# Metal Engine Rocker Cover Clean



## CLARKIE1978 (Jul 7, 2012)

Hi all.

I've just collected a new to me family wagon in the form of a Nissan Almera Tino with just 1 owner and only 19k miles on a 05 plate.
Its a fantastic car but its just the metal engine rocker cover which let's it down as it needs a good clean and the metal to be polished up.

Could you good people please recommend a good degreaser and perhaps a decent metal polish.

Thanks everyone for your help and advice, 

Clarkies


----------



## grunty-motor (Aug 11, 2016)

what kind of metal? probably easier to just paint it. pics might help.


----------



## CLARKIE1978 (Jul 7, 2012)

I'm not sure what sort of metal I'm afraid.

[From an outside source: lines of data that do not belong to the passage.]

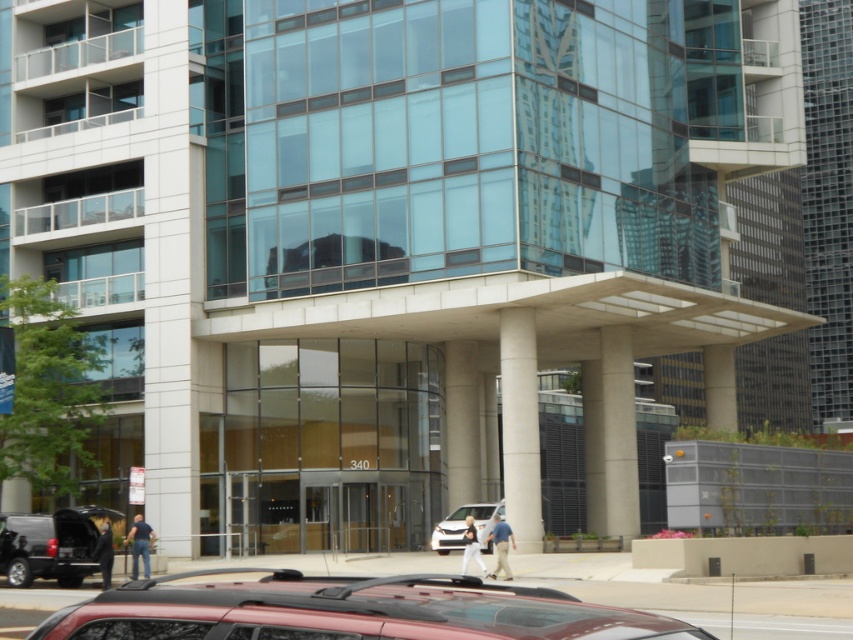
You are a delivery driver who needs to park your vehicle in the parking lot near the entrance of the building. You see a shiny red suv at lower center and a white matte van at center. Which vehicle is blocking your path to the parking spot?

The shiny red suv at lower center is positioned over the white matte van at center, so the shiny red suv at lower center is blocking the path to the parking spot.

You are standing in front of the building and want to park your shiny red suv at lower center. The parking space you want to use is 3 meters long. Can you fit your vehicle into the space?

The distance between you and the shiny red suv at lower center is 3.30 meters, so yes, the parking space of 3 meters is sufficient to fit the vehicle.

You are a delivery driver approaching the entrance of the building. You need to park your shiny red suv at lower center near the white marble pillar at center. Considering the size difference between them, will your vehicle fit in the parking spot designated for vehicles smaller than the pillar?

The shiny red suv at lower center is larger in size than the white marble pillar at center. Since the parking spot is designated for vehicles smaller than the pillar, the suv will not fit in the designated parking spot.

I couldn't paint it as it's my daily driver, so I just want to clean it and make it look nice and tidy!


----------



## Andyblue (Jun 20, 2017)

I use Peak metal and works well, easy to use and effective :thumb:


----------



## big dave 666 (Aug 2, 2014)

Polish angel Palladium is the best I've used


----------



## Itstony (Jan 19, 2018)

There are many good degreaser's, Bilt Hamber Surfex is one of them and it's as cheap as chip's too :thumb:


----------



## JU5T1N (Dec 7, 2019)

Bilt hamber surfux to clean, and I use this metal polish 
https://www.pure-definition.co.uk/metal/metal-polish


----------



## GeeWhizRS (Nov 1, 2019)

Eeeeee when I were a lad, I remember alls we had were Jizer. 😂


----------



## grunty-motor (Aug 11, 2016)

show off - some of us only had Gunk


----------



## Deniance (Jun 28, 2008)

Ooh, I would hit it with normal cleaning gear then devils juice, then sand it with grades of wet paper, then a buff with a drill attachment, best bet would be get a 2nd hand one and clean it and polish it then refit


----------